Так сказал бы каждый, кто смотрит на людской муравейник свысока и небрежно.

Но тот, кто присмотрелся бы к Капровскому и его деятельности попристальнее, должен был бы кое-чем заинтересоваться. «Как мог появиться такой человек? Каково его прошлое? И что он собственно делает на свете?»

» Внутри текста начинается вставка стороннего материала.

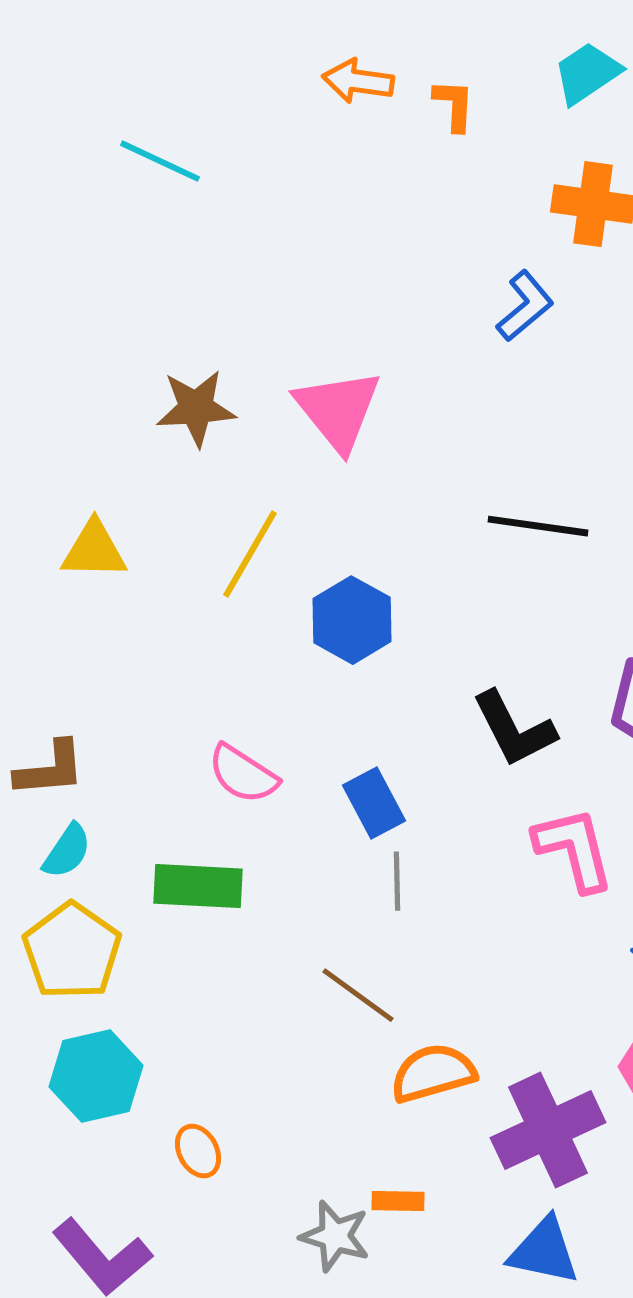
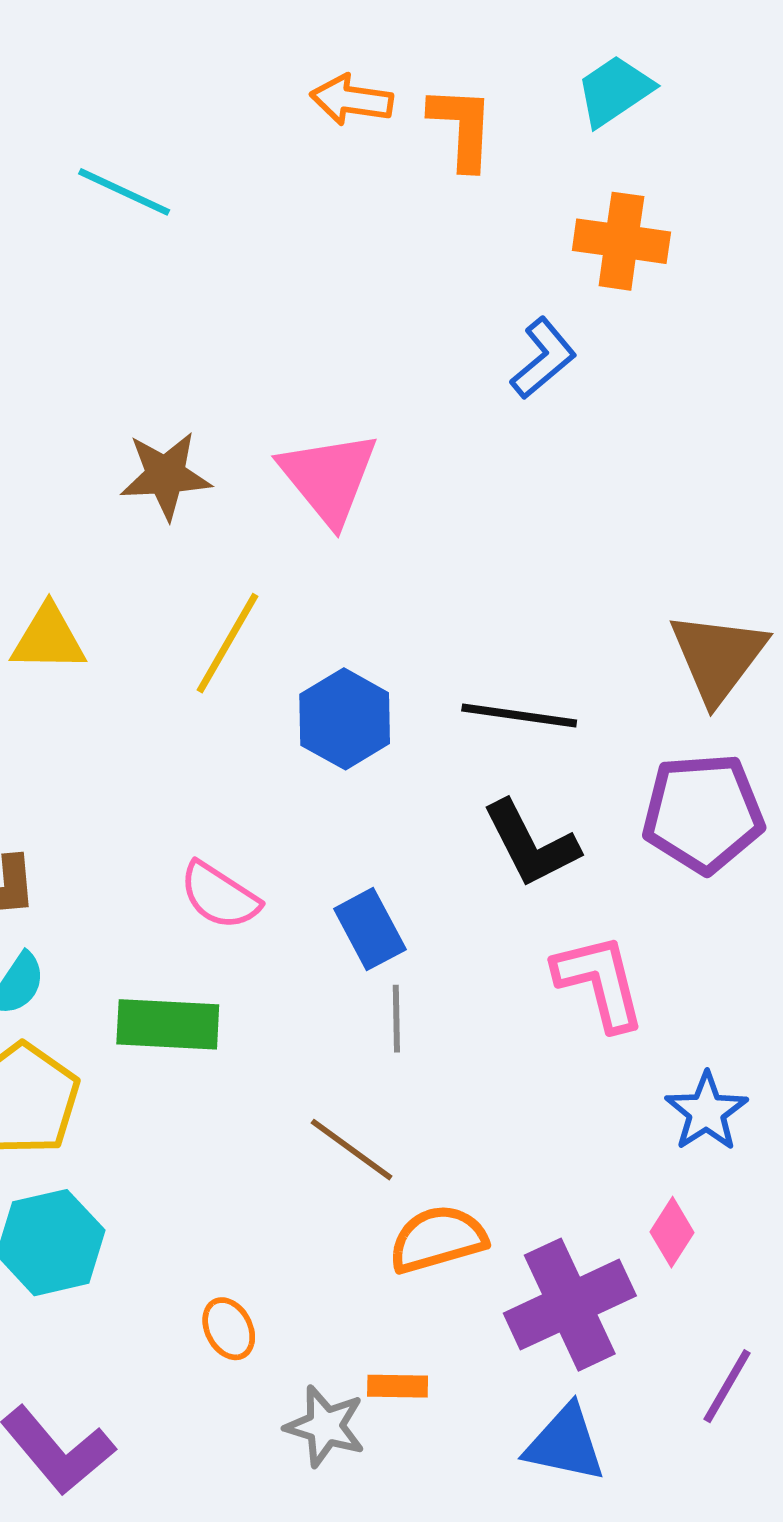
orange L-shape: (454, 105) -> (462, 127), size x1.4
black line: (538, 526) -> (519, 715), moved
orange ellipse: (198, 1151) -> (229, 1329), moved

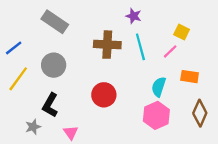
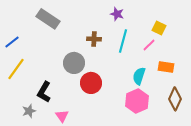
brown cross: (107, 45) -> (94, 39), size x0.6
cyan line: (140, 47) -> (123, 41), turned 30
gray circle: (54, 65) -> (74, 63), moved

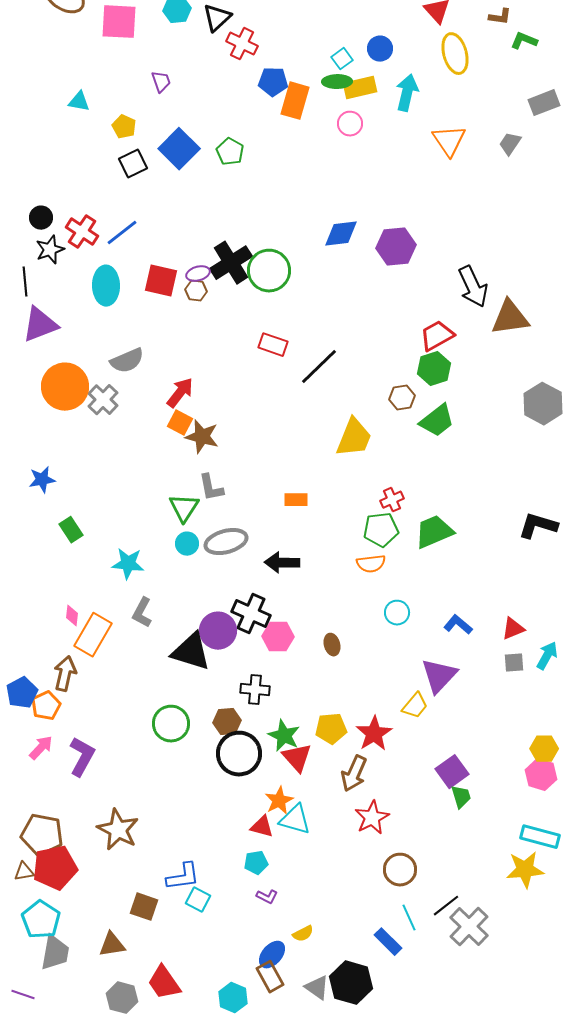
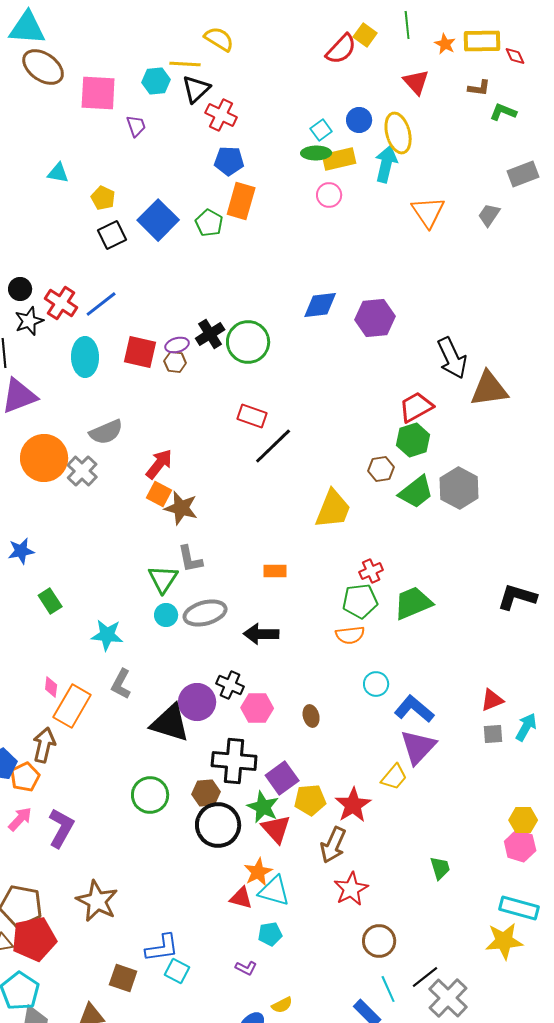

Казалось, он был создан из городской пыли и грязи. Можно было бы даже сказать, что самая внешность его приспособилась к окружающей его среде и была вылеплена из ее элементов. Как у крестьянина цвет кожи почти сливается с окраской почвы, так и у него кожа лица, пористая и желтая, уподобилась пыли, которая стояла в засушливое время над улицами Онгрода и оседала на его домах. Глаза Капровского с красными веками, которые он всегда щурил, словно их слепил яркий свет, падавший в солнечные дни на белые стены города, казались изъеденными табачным дымом, наполнявшим кафе. Эти глаза, горевшие нездоровым блеском, он прикрывал синим пенсне отчасти потому, что они у него мигали и болели, отчасти, может быть, для того, чтобы смягчить остроту их блеска, как бы заимствованную у газовых рожков, и скрыть беспокойный и алчный взгляд, следивший за неустанным круговоротом городской жизни.

Вздернутый нос и своеобразная форма бледного рта придавали его лицу выражение наглой самоуверенности. Низкий лоб, изрезанный морщинами, свидетельствовал о мучительных разочарованиях и тайных заботах. Он был невысокого роста, худощав, с небольшими руками и тощими ногами… Его внешность говорила о чрезвычайной нервозности; казалось, этот человек был соткан из одних нервов, и притом больных нервов. При малейшем волнении лицо его искажалось нервной судорогой, а руки начинали слегка дрожать.